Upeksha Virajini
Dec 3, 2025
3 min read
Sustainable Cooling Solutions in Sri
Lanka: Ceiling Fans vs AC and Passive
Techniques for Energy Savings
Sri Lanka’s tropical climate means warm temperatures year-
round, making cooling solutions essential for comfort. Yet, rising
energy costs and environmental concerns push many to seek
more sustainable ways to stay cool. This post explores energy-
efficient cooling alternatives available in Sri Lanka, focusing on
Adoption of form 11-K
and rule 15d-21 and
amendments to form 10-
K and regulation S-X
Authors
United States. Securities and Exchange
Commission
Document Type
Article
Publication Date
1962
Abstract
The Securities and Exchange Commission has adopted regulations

_ _ _ _

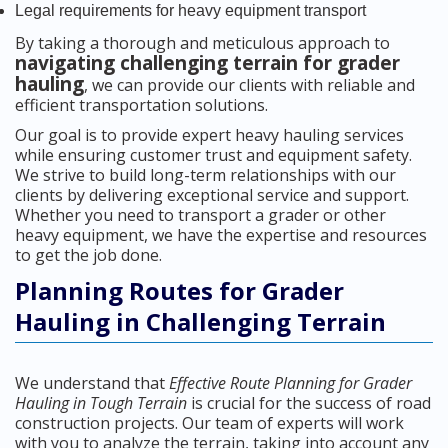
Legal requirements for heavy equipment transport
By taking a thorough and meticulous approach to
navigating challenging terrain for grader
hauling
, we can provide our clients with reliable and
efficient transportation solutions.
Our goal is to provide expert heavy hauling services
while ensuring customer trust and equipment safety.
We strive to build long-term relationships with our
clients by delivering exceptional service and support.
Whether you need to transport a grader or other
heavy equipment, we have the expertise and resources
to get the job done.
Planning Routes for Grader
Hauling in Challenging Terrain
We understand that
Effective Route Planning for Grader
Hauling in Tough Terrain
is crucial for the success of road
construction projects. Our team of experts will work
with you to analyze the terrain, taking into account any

_ _ _ _

[Description of the task]: Pick out every line in the records that contains the word "Commission" and copy each one in full.

[Response for this exercise]:
Commission
The Securities and Exchange Commission has adopted regulations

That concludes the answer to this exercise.